Morena had no idea. What a sad situation, fighting a war, no one understood. Now he was fighting a war within. She touched his arm to comfort him.
“Merciful God, I have been so lucky in my life.”
Her heart was pounding and she began to sweat profusely.
He leaned into her and grabbed her hand, “let me get you help. Missy you look sick.” Sharp pains radiated across her chest running down her right arm.
“No, stay with me.” She let go of his grasp for a moment and pulled off her mitten, then clasped his hand tighter deliberately shoving the bank card and note into his palm.
He held her hand and spoke softly to her, calming her as she cringed with each wave of pain. He had seen casualties before, his wounded buddies in combat. He knew what to say. “Do you have children? Where is your husband? ” Her labored breathing was trying to speak. Suddenly Morena called out, “Jack, Jack can you hear me? I see you; I swear I can see you.” Exhausted she whispered in Mr. Parks’ ear,”my husbands are gone and my only son Jack died young in combat in the Iran Iraq war when an Iraqi missile struck the USS Stark. He was a sailor on the ship. Memories flooded her consciousness of that horrible conversation with him when he enlisted, “Jack, no, you dropped out of college?”
“Yes mom, I am enlisting now. They argued the night before he flew to basic training and she was heartsick. She saw him only once again alive before he went overseas.

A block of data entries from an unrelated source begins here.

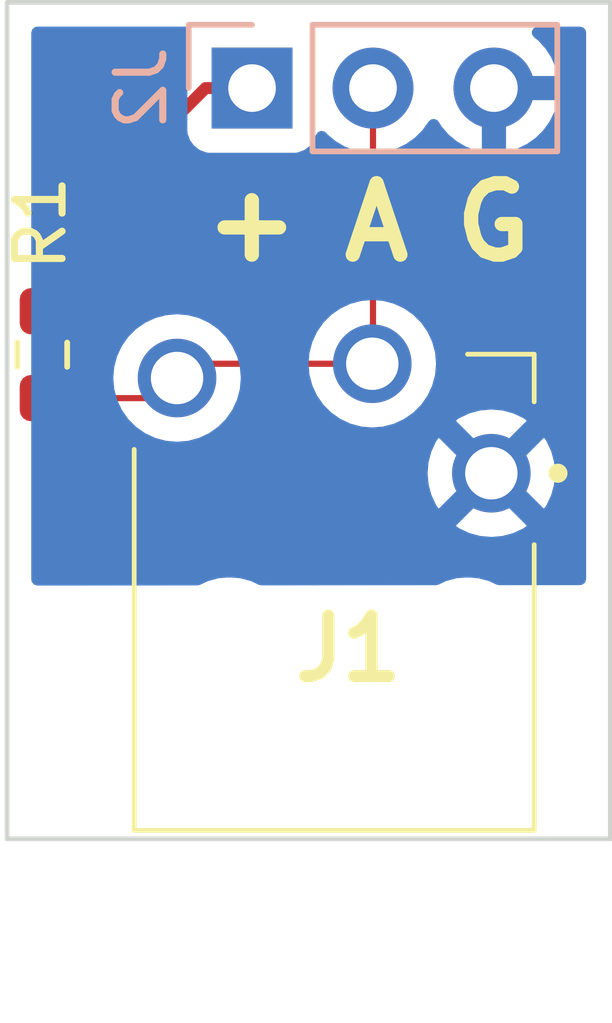
<source format=kicad_pcb>
(kicad_pcb (version 20211014) (generator pcbnew)

  (general
    (thickness 1.6)
  )

  (paper "A4")
  (layers
    (0 "F.Cu" signal)
    (31 "B.Cu" signal)
    (32 "B.Adhes" user "B.Adhesive")
    (33 "F.Adhes" user "F.Adhesive")
    (34 "B.Paste" user)
    (35 "F.Paste" user)
    (36 "B.SilkS" user "B.Silkscreen")
    (37 "F.SilkS" user "F.Silkscreen")
    (38 "B.Mask" user)
    (39 "F.Mask" user)
    (40 "Dwgs.User" user "User.Drawings")
    (41 "Cmts.User" user "User.Comments")
    (42 "Eco1.User" user "User.Eco1")
    (43 "Eco2.User" user "User.Eco2")
    (44 "Edge.Cuts" user)
    (45 "Margin" user)
    (46 "B.CrtYd" user "B.Courtyard")
    (47 "F.CrtYd" user "F.Courtyard")
    (48 "B.Fab" user)
    (49 "F.Fab" user)
    (50 "User.1" user)
    (51 "User.2" user)
    (52 "User.3" user)
    (53 "User.4" user)
    (54 "User.5" user)
    (55 "User.6" user)
    (56 "User.7" user)
    (57 "User.8" user)
    (58 "User.9" user)
  )

  (setup
    (stackup
      (layer "F.SilkS" (type "Top Silk Screen"))
      (layer "F.Paste" (type "Top Solder Paste"))
      (layer "F.Mask" (type "Top Solder Mask") (thickness 0.01))
      (layer "F.Cu" (type "copper") (thickness 0.035))
      (layer "dielectric 1" (type "core") (thickness 1.51) (material "FR4") (epsilon_r 4.5) (loss_tangent 0.02))
      (layer "B.Cu" (type "copper") (thickness 0.035))
      (layer "B.Mask" (type "Bottom Solder Mask") (thickness 0.01))
      (layer "B.Paste" (type "Bottom Solder Paste"))
      (layer "B.SilkS" (type "Bottom Silk Screen"))
      (copper_finish "None")
      (dielectric_constraints no)
    )
    (pad_to_mask_clearance 0)
    (pcbplotparams
      (layerselection 0x00010fc_ffffffff)
      (disableapertmacros false)
      (usegerberextensions false)
      (usegerberattributes true)
      (usegerberadvancedattributes true)
      (creategerberjobfile true)
      (svguseinch false)
      (svgprecision 6)
      (excludeedgelayer true)
      (plotframeref false)
      (viasonmask false)
      (mode 1)
      (useauxorigin false)
      (hpglpennumber 1)
      (hpglpenspeed 20)
      (hpglpendiameter 15.000000)
      (dxfpolygonmode true)
      (dxfimperialunits true)
      (dxfusepcbnewfont true)
      (psnegative false)
      (psa4output false)
      (plotreference true)
      (plotvalue true)
      (plotinvisibletext false)
      (sketchpadsonfab false)
      (subtractmaskfromsilk false)
      (outputformat 1)
      (mirror false)
      (drillshape 1)
      (scaleselection 1)
      (outputdirectory "")
    )
  )

  (net 0 "")
  (net 1 "GND")
  (net 2 "AIN")
  (net 3 "+3V3")

  (footprint "footprints:MJ2509N" (layer "F.Cu") (at 117.28 84))

  (footprint "Resistor_SMD:R_0603_1608Metric_Pad0.98x0.95mm_HandSolder" (layer "F.Cu") (at 112.85 79.91 -90))

  (footprint "Connector_PinHeader_2.54mm:PinHeader_1x03_P2.54mm_Vertical" (layer "B.Cu") (at 117.255 74.31 -90))

  (gr_rect (start 112.11 72.51) (end 124.78 90.08) (layer "Edge.Cuts") (width 0.1) (fill none) (tstamp 97bf2ad7-9e05-425d-b3c4-5f616f9a2cb5))
  (gr_text "G" (at 122.32 77.13) (layer "F.SilkS") (tstamp 22ebca17-259b-4965-aef4-028c7e4f0001)
    (effects (font (size 1.5 1.5) (thickness 0.3)))
  )
  (gr_text "+" (at 117.25 77.13) (layer "F.SilkS") (tstamp 2fcb107f-c939-4fd1-920b-0e415f667dcb)
    (effects (font (size 1.5 1.5) (thickness 0.3)))
  )
  (gr_text "A" (at 119.87 77.13) (layer "F.SilkS") (tstamp 7e3c74f4-ba80-4dea-b0b2-9a60b54e68c2)
    (effects (font (size 1.5 1.5) (thickness 0.3)))
  )

  (segment (start 115.98 80.1) (end 115.68 80.4) (width 0.13) (layer "F.Cu") (net 2) (tstamp 0ebbd896-abe8-4fa7-a1ff-957f47377c17))
  (segment (start 115.68 80.4) (end 115.2575 80.8225) (width 0.13) (layer "F.Cu") (net 2) (tstamp 0fead29c-ee9a-4454-b342-f1d792e1a56c))
  (segment (start 119.795 74.31) (end 119.795 80.085) (width 0.13) (layer "F.Cu") (net 2) (tstamp 385d4b9e-bdd1-4809-ae0e-a1fa71399052))
  (segment (start 115.2575 80.8225) (end 112.85 80.8225) (width 0.13) (layer "F.Cu") (net 2) (tstamp 8c17eee2-cd2f-48bd-9dd4-c11cdec1cc0f))
  (segment (start 119.78 80.1) (end 115.98 80.1) (width 0.13) (layer "F.Cu") (net 2) (tstamp bf4306b1-3a5b-400b-996c-5427bae7d483))
  (segment (start 119.795 80.085) (end 119.78 80.1) (width 0.13) (layer "F.Cu") (net 2) (tstamp d27f2b0c-563f-4b43-9acc-67c9fa3afbaa))
  (segment (start 117.255 74.31) (end 116.28 74.31) (width 0.25) (layer "F.Cu") (net 3) (tstamp 207647cc-4a76-40a8-b43c-1df974c2c256))
  (segment (start 116.28 74.31) (end 112.85 77.74) (width 0.25) (layer "F.Cu") (net 3) (tstamp a250e770-7dbe-4928-96db-c9d375ac286a))
  (segment (start 112.85 77.74) (end 112.85 78.9975) (width 0.25) (layer "F.Cu") (net 3) (tstamp ad539b5b-a80a-48bc-a80b-eac211ac85d7))

  (zone (net 1) (net_name "GND") (layer "B.Cu") (tstamp d3524e24-23e4-4d7d-b3cc-7c5ccba373d1) (hatch edge 0.508)
    (connect_pads (clearance 0.508))
    (min_thickness 0.254) (filled_areas_thickness no)
    (fill yes (thermal_gap 0.508) (thermal_bridge_width 0.508))
    (polygon
      (pts
        (xy 124.73 84.75)
        (xy 112.17 84.76)
        (xy 112.16 72.56)
        (xy 124.73 72.56)
      )
    )
    (filled_polygon
      (layer "B.Cu")
      (pts
        (xy 115.917973 73.038502)
        (xy 115.964466 73.092158)
        (xy 115.97457 73.162432)
        (xy 115.960372 73.205008)
        (xy 115.959766 73.206116)
        (xy 115.954385 73.213295)
        (xy 115.903255 73.349684)
        (xy 115.8965 73.411866)
        (xy 115.8965 75.208134)
        (xy 115.903255 75.270316)
        (xy 115.954385 75.406705)
        (xy 116.041739 75.523261)
        (xy 116.158295 75.610615)
        (xy 116.294684 75.661745)
        (xy 116.356866 75.6685)
        (xy 118.153134 75.6685)
        (xy 118.215316 75.661745)
        (xy 118.351705 75.610615)
        (xy 118.468261 75.523261)
        (xy 118.555615 75.406705)
        (xy 118.577799 75.347529)
        (xy 118.599598 75.289382)
        (xy 118.64224 75.232618)
        (xy 118.708802 75.207918)
        (xy 118.77815 75.223126)
        (xy 118.812817 75.251114)
        (xy 118.84125 75.283938)
        (xy 119.013126 75.426632)
        (xy 119.206 75.539338)
        (xy 119.414692 75.61903)
        (xy 119.41976 75.620061)
        (xy 119.419763 75.620062)
        (xy 119.514862 75.63941)
        (xy 119.633597 75.663567)
        (xy 119.638772 75.663757)
        (xy 119.638774 75.663757)
        (xy 119.851673 75.671564)
        (xy 119.851677 75.671564)
        (xy 119.856837 75.671753)
        (xy 119.861957 75.671097)
        (xy 119.861959 75.671097)
        (xy 120.073288 75.644025)
        (xy 120.073289 75.644025)
        (xy 120.078416 75.643368)
        (xy 120.083366 75.641883)
        (xy 120.287429 75.580661)
        (xy 120.287434 75.580659)
        (xy 120.292384 75.579174)
        (xy 120.492994 75.480896)
        (xy 120.67486 75.351173)
        (xy 120.833096 75.193489)
        (xy 120.963453 75.012077)
        (xy 120.96464 75.01293)
        (xy 121.01196 74.969362)
        (xy 121.081897 74.957145)
        (xy 121.147338 74.984678)
        (xy 121.175166 75.016511)
        (xy 121.232694 75.110388)
        (xy 121.238777 75.118699)
        (xy 121.378213 75.279667)
        (xy 121.38558 75.286883)
        (xy 121.549434 75.422916)
        (xy 121.557881 75.428831)
        (xy 121.741756 75.536279)
        (xy 121.751042 75.540729)
        (xy 121.950001 75.616703)
        (xy 121.959899 75.619579)
        (xy 122.06325 75.640606)
        (xy 122.077299 75.63941)
        (xy 122.081 75.629065)
        (xy 122.081 75.628517)
        (xy 122.589 75.628517)
        (xy 122.593064 75.642359)
        (xy 122.606478 75.644393)
        (xy 122.613184 75.643534)
        (xy 122.623262 75.641392)
        (xy 122.827255 75.580191)
        (xy 122.836842 75.576433)
        (xy 123.028095 75.482739)
        (xy 123.036945 75.477464)
        (xy 123.210328 75.353792)
        (xy 123.2182 75.347139)
        (xy 123.369052 75.196812)
        (xy 123.37573 75.188965)
        (xy 123.500003 75.01602)
        (xy 123.505313 75.007183)
        (xy 123.59967 74.816267)
        (xy 123.603469 74.806672)
        (xy 123.665377 74.60291)
        (xy 123.667555 74.592837)
        (xy 123.668986 74.581962)
        (xy 123.666775 74.567778)
        (xy 123.653617 74.564)
        (xy 122.607115 74.564)
        (xy 122.591876 74.568475)
        (xy 122.590671 74.569865)
        (xy 122.589 74.577548)
        (xy 122.589 75.628517)
        (xy 122.081 75.628517)
        (xy 122.081 74.182)
        (xy 122.101002 74.113879)
        (xy 122.154658 74.067386)
        (xy 122.207 74.056)
        (xy 123.653344 74.056)
        (xy 123.666875 74.052027)
        (xy 123.66818 74.042947)
        (xy 123.626214 73.875875)
        (xy 123.622894 73.866124)
        (xy 123.537972 73.670814)
        (xy 123.533105 73.661739)
        (xy 123.417426 73.482926)
        (xy 123.411136 73.474757)
        (xy 123.267806 73.31724)
        (xy 123.260273 73.310215)
        (xy 123.175647 73.243382)
        (xy 123.134584 73.185465)
        (xy 123.131352 73.114542)
        (xy 123.166977 73.05313)
        (xy 123.230149 73.020728)
        (xy 123.253739 73.0185)
        (xy 124.1455 73.0185)
        (xy 124.213621 73.038502)
        (xy 124.260114 73.092158)
        (xy 124.2715 73.1445)
        (xy 124.2715 84.624465)
        (xy 124.251498 84.692586)
        (xy 124.197842 84.739079)
        (xy 124.1456 84.750465)
        (xy 123.298472 84.75114)
        (xy 122.441931 84.751822)
        (xy 122.388584 84.740017)
        (xy 122.229243 84.665716)
        (xy 122.223935 84.664294)
        (xy 122.223933 84.664293)
        (xy 122.013402 84.607881)
        (xy 122.0134 84.607881)
        (xy 122.008087 84.606457)
        (xy 121.90852 84.597746)
        (xy 121.839851 84.591738)
        (xy 121.839844 84.591738)
        (xy 121.837127 84.5915)
        (xy 121.722873 84.5915)
        (xy 121.720156 84.591738)
        (xy 121.720149 84.591738)
        (xy 121.65148 84.597746)
        (xy 121.551913 84.606457)
        (xy 121.5466 84.607881)
        (xy 121.546598 84.607881)
        (xy 121.450827 84.633543)
        (xy 121.330757 84.665716)
        (xy 121.325772 84.668041)
        (xy 121.325768 84.668042)
        (xy 121.169154 84.741072)
        (xy 121.116005 84.752877)
        (xy 118.636368 84.754852)
        (xy 117.450454 84.755796)
        (xy 117.397105 84.743991)
        (xy 117.390846 84.741072)
        (xy 117.229243 84.665716)
        (xy 117.223935 84.664294)
        (xy 117.223933 84.664293)
        (xy 117.013402 84.607881)
        (xy 117.0134 84.607881)
        (xy 117.008087 84.606457)
        (xy 116.90852 84.597746)
        (xy 116.839851 84.591738)
        (xy 116.839844 84.591738)
        (xy 116.837127 84.5915)
        (xy 116.722873 84.5915)
        (xy 116.720156 84.591738)
        (xy 116.720149 84.591738)
        (xy 116.65148 84.597746)
        (xy 116.551913 84.606457)
        (xy 116.5466 84.607881)
        (xy 116.546598 84.607881)
        (xy 116.336067 84.664293)
        (xy 116.336065 84.664294)
        (xy 116.330757 84.665716)
        (xy 116.325775 84.668039)
        (xy 116.32577 84.668041)
        (xy 116.1606 84.74506)
        (xy 116.107451 84.756865)
        (xy 115.596223 84.757272)
        (xy 112.744598 84.759543)
        (xy 112.676464 84.739595)
        (xy 112.629928 84.685977)
        (xy 112.6185 84.633543)
        (xy 112.6185 83.504013)
        (xy 121.540542 83.504013)
        (xy 121.549838 83.516028)
        (xy 121.606446 83.555665)
        (xy 121.615941 83.561148)
        (xy 121.817364 83.655072)
        (xy 121.827656 83.658818)
        (xy 122.042328 83.716339)
        (xy 122.053123 83.718242)
        (xy 122.274525 83.737613)
        (xy 122.285475 83.737613)
        (xy 122.506877 83.718242)
        (xy 122.517672 83.716339)
        (xy 122.732344 83.658818)
        (xy 122.742636 83.655072)
        (xy 122.944059 83.561148)
        (xy 122.953554 83.555665)
        (xy 123.011 83.515441)
        (xy 123.019375 83.504964)
        (xy 123.012307 83.491517)
        (xy 122.292812 82.772022)
        (xy 122.278868 82.764408)
        (xy 122.277035 82.764539)
        (xy 122.27042 82.76879)
        (xy 121.546972 83.492238)
        (xy 121.540542 83.504013)
        (xy 112.6185 83.504013)
        (xy 112.6185 82.405475)
        (xy 120.942387 82.405475)
        (xy 120.961758 82.626877)
        (xy 120.963661 82.637672)
        (xy 121.021182 82.852344)
        (xy 121.024928 82.862636)
        (xy 121.118852 83.064059)
        (xy 121.124335 83.073554)
        (xy 121.164559 83.131)
        (xy 121.175036 83.139375)
        (xy 121.188483 83.132307)
        (xy 121.907978 82.412812)
        (xy 121.914356 82.401132)
        (xy 122.644408 82.401132)
        (xy 122.644539 82.402965)
        (xy 122.64879 82.40958)
        (xy 123.372238 83.133028)
        (xy 123.384013 83.139458)
        (xy 123.396028 83.130162)
        (xy 123.435665 83.073554)
        (xy 123.441148 83.064059)
        (xy 123.535072 82.862636)
        (xy 123.538818 82.852344)
        (xy 123.596339 82.637672)
        (xy 123.598242 82.626877)
        (xy 123.617613 82.405475)
        (xy 123.617613 82.394525)
        (xy 123.598242 82.173123)
        (xy 123.596339 82.162328)
        (xy 123.538818 81.947656)
        (xy 123.535072 81.937364)
        (xy 123.441148 81.735941)
        (xy 123.435665 81.726446)
        (xy 123.395441 81.669)
        (xy 123.384964 81.660625)
        (xy 123.371517 81.667693)
        (xy 122.652022 82.387188)
        (xy 122.644408 82.401132)
        (xy 121.914356 82.401132)
        (xy 121.915592 82.398868)
        (xy 121.915461 82.397035)
        (xy 121.91121 82.39042)
        (xy 121.187762 81.666972)
        (xy 121.175987 81.660542)
        (xy 121.163972 81.669838)
        (xy 121.124335 81.726446)
        (xy 121.118852 81.735941)
        (xy 121.024928 81.937364)
        (xy 121.021182 81.947656)
        (xy 120.963661 82.162328)
        (xy 120.961758 82.173123)
        (xy 120.942387 82.394525)
        (xy 120.942387 82.405475)
        (xy 112.6185 82.405475)
        (xy 112.6185 80.4)
        (xy 114.341406 80.4)
        (xy 114.361742 80.632444)
        (xy 114.422133 80.857826)
        (xy 114.424455 80.862806)
        (xy 114.424456 80.862808)
        (xy 114.518418 81.06431)
        (xy 114.518421 81.064315)
        (xy 114.520744 81.069297)
        (xy 114.5239 81.073804)
        (xy 114.523901 81.073806)
        (xy 114.643307 81.244335)
        (xy 114.654578 81.260432)
        (xy 114.819568 81.425422)
        (xy 114.824076 81.428579)
        (xy 114.824079 81.428581)
        (xy 115.006194 81.556099)
        (xy 115.010703 81.559256)
        (xy 115.015685 81.561579)
        (xy 115.01569 81.561582)
        (xy 115.217192 81.655544)
        (xy 115.222174 81.657867)
        (xy 115.227482 81.659289)
        (xy 115.227484 81.65929)
        (xy 115.442241 81.716834)
        (xy 115.442243 81.716834)
        (xy 115.447556 81.718258)
        (xy 115.68 81.738594)
        (xy 115.912444 81.718258)
        (xy 115.917757 81.716834)
        (xy 115.917759 81.716834)
        (xy 116.132516 81.65929)
        (xy 116.132518 81.659289)
        (xy 116.137826 81.657867)
        (xy 116.142808 81.655544)
        (xy 116.34431 81.561582)
        (xy 116.344315 81.561579)
        (xy 116.349297 81.559256)
        (xy 116.353806 81.556099)
        (xy 116.535921 81.428581)
        (xy 116.535924 81.428579)
        (xy 116.540432 81.425422)
        (xy 116.705422 81.260432)
        (xy 116.716694 81.244335)
        (xy 116.836099 81.073806)
        (xy 116.8361 81.073804)
        (xy 116.839256 81.069297)
        (xy 116.841579 81.064315)
        (xy 116.841582 81.06431)
        (xy 116.935544 80.862808)
        (xy 116.935545 80.862806)
        (xy 116.937867 80.857826)
        (xy 116.998258 80.632444)
        (xy 117.018594 80.4)
        (xy 116.998258 80.167556)
        (xy 116.996834 80.162241)
        (xy 116.980157 80.1)
        (xy 118.441406 80.1)
        (xy 118.461742 80.332444)
        (xy 118.463166 80.337757)
        (xy 118.463166 80.337759)
        (xy 118.481311 80.405475)
        (xy 118.522133 80.557826)
        (xy 118.524455 80.562806)
        (xy 118.524456 80.562808)
        (xy 118.618418 80.76431)
        (xy 118.618421 80.764315)
        (xy 118.620744 80.769297)
        (xy 118.6239 80.773804)
        (xy 118.623901 80.773806)
        (xy 118.682733 80.857826)
        (xy 118.754578 80.960432)
        (xy 118.919568 81.125422)
        (xy 118.924076 81.128579)
        (xy 118.924079 81.128581)
        (xy 119.10594 81.255921)
        (xy 119.110703 81.259256)
        (xy 119.115685 81.261579)
        (xy 119.11569 81.261582)
        (xy 119.317192 81.355544)
        (xy 119.322174 81.357867)
        (xy 119.327482 81.359289)
        (xy 119.327484 81.35929)
        (xy 119.542241 81.416834)
        (xy 119.542243 81.416834)
        (xy 119.547556 81.418258)
        (xy 119.78 81.438594)
        (xy 120.012444 81.418258)
        (xy 120.017757 81.416834)
        (xy 120.017759 81.416834)
        (xy 120.232516 81.35929)
        (xy 120.232518 81.359289)
        (xy 120.237826 81.357867)
        (xy 120.242808 81.355544)
        (xy 120.372568 81.295036)
        (xy 121.540625 81.295036)
        (xy 121.547693 81.308483)
        (xy 122.267188 82.027978)
        (xy 122.281132 82.035592)
        (xy 122.282965 82.035461)
        (xy 122.28958 82.03121)
        (xy 123.013028 81.307762)
        (xy 123.019458 81.295987)
        (xy 123.010162 81.283972)
        (xy 122.953554 81.244335)
        (xy 122.944059 81.238852)
        (xy 122.742636 81.144928)
        (xy 122.732344 81.141182)
        (xy 122.517672 81.083661)
        (xy 122.506877 81.081758)
        (xy 122.285475 81.062387)
        (xy 122.274525 81.062387)
        (xy 122.053123 81.081758)
        (xy 122.042328 81.083661)
        (xy 121.827656 81.141182)
        (xy 121.817364 81.144928)
        (xy 121.615941 81.238852)
        (xy 121.606446 81.244335)
        (xy 121.549 81.284559)
        (xy 121.540625 81.295036)
        (xy 120.372568 81.295036)
        (xy 120.44431 81.261582)
        (xy 120.444315 81.261579)
        (xy 120.449297 81.259256)
        (xy 120.45406 81.255921)
        (xy 120.635921 81.128581)
        (xy 120.635924 81.128579)
        (xy 120.640432 81.125422)
        (xy 120.805422 80.960432)
        (xy 120.877268 80.857826)
        (xy 120.936099 80.773806)
        (xy 120.9361 80.773804)
        (xy 120.939256 80.769297)
        (xy 120.941579 80.764315)
        (xy 120.941582 80.76431)
        (xy 121.035544 80.562808)
        (xy 121.035545 80.562806)
        (xy 121.037867 80.557826)
        (xy 121.07869 80.405475)
        (xy 121.096834 80.337759)
        (xy 121.096834 80.337757)
        (xy 121.098258 80.332444)
        (xy 121.118594 80.1)
        (xy 121.098258 79.867556)
        (xy 121.037867 79.642174)
        (xy 121.035544 79.637192)
        (xy 120.941582 79.43569)
        (xy 120.941579 79.435685)
        (xy 120.939256 79.430703)
        (xy 120.805422 79.239568)
        (xy 120.640432 79.074578)
        (xy 120.635924 79.071421)
        (xy 120.635921 79.071419)
        (xy 120.453806 78.943901)
        (xy 120.453804 78.9439)
        (xy 120.449297 78.940744)
        (xy 120.444315 78.938421)
        (xy 120.44431 78.938418)
        (xy 120.242808 78.844456)
        (xy 120.242806 78.844455)
        (xy 120.237826 78.842133)
        (xy 120.232518 78.840711)
        (xy 120.232516 78.84071)
        (xy 120.017759 78.783166)
        (xy 120.017757 78.783166)
        (xy 120.012444 78.781742)
        (xy 119.78 78.761406)
        (xy 119.547556 78.781742)
        (xy 119.542243 78.783166)
        (xy 119.542241 78.783166)
        (xy 119.327484 78.84071)
        (xy 119.327482 78.840711)
        (xy 119.322174 78.842133)
        (xy 119.317194 78.844455)
        (xy 119.317192 78.844456)
        (xy 119.11569 78.938418)
        (xy 119.115685 78.938421)
        (xy 119.110703 78.940744)
        (xy 119.106196 78.9439)
        (xy 119.106194 78.943901)
        (xy 118.924079 79.071419)
        (xy 118.924076 79.071421)
        (xy 118.919568 79.074578)
        (xy 118.754578 79.239568)
        (xy 118.620744 79.430703)
        (xy 118.618421 79.435685)
        (xy 118.618418 79.43569)
        (xy 118.524456 79.637192)
        (xy 118.522133 79.642174)
        (xy 118.461742 79.867556)
        (xy 118.441406 80.1)
        (xy 116.980157 80.1)
        (xy 116.93929 79.947484)
        (xy 116.939289 79.947482)
        (xy 116.937867 79.942174)
        (xy 116.935544 79.937192)
        (xy 116.841582 79.73569)
        (xy 116.841579 79.735685)
        (xy 116.839256 79.730703)
        (xy 116.780986 79.647484)
        (xy 116.708581 79.544079)
        (xy 116.708579 79.544076)
        (xy 116.705422 79.539568)
        (xy 116.540432 79.374578)
        (xy 116.535924 79.371421)
        (xy 116.535921 79.371419)
        (xy 116.353806 79.243901)
        (xy 116.353804 79.2439)
        (xy 116.349297 79.240744)
        (xy 116.344315 79.238421)
        (xy 116.34431 79.238418)
        (xy 116.142808 79.144456)
        (xy 116.142806 79.144455)
        (xy 116.137826 79.142133)
        (xy 116.132518 79.140711)
        (xy 116.132516 79.14071)
        (xy 115.917759 79.083166)
        (xy 115.917757 79.083166)
        (xy 115.912444 79.081742)
        (xy 115.68 79.061406)
        (xy 115.447556 79.081742)
        (xy 115.442243 79.083166)
        (xy 115.442241 79.083166)
        (xy 115.227484 79.14071)
        (xy 115.227482 79.140711)
        (xy 115.222174 79.142133)
        (xy 115.217194 79.144455)
        (xy 115.217192 79.144456)
        (xy 115.01569 79.238418)
        (xy 115.015685 79.238421)
        (xy 115.010703 79.240744)
        (xy 115.006196 79.2439)
        (xy 115.006194 79.243901)
        (xy 114.824079 79.371419)
        (xy 114.824076 79.371421)
        (xy 114.819568 79.374578)
        (xy 114.654578 79.539568)
        (xy 114.651421 79.544076)
        (xy 114.651419 79.544079)
        (xy 114.579014 79.647484)
        (xy 114.520744 79.730703)
        (xy 114.518421 79.735685)
        (xy 114.518418 79.73569)
        (xy 114.424456 79.937192)
        (xy 114.422133 79.942174)
        (xy 114.420711 79.947482)
        (xy 114.42071 79.947484)
        (xy 114.363166 80.162241)
        (xy 114.361742 80.167556)
        (xy 114.341406 80.4)
        (xy 112.6185 80.4)
        (xy 112.6185 73.1445)
        (xy 112.638502 73.076379)
        (xy 112.692158 73.029886)
        (xy 112.7445 73.0185)
        (xy 115.849852 73.0185)
      )
    )
  )
)

</source>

Barely audible, she leaned into his ear wanting him to hear her clearly and understand, “Mr. Park, take my bankcard the money is yours. I am done here. Start over again.”
A business person walking through the park called 911 on his cell phone. Mr. Park took charge and stayed with Missy until the ambulance along with the police office patrolling the park arrived. He gave the officer her ID card. He told them that she had no next of kin. The police knew him from patrolling the park. They took his information with the only ID he had which was his VA card with no known address or telephone.
That night he slept in the park for the last time. The next morning he did not forage for food but went to the closest Well Fargo Bank. He entered the pin number on the sticky note written in Missy’s handwriting and input the key requesting the balance of her bank account. The mechanism released the paper into the palm of his hand, He read the numbers on the receipt, revealing the contents of her life savings, $77,577.20.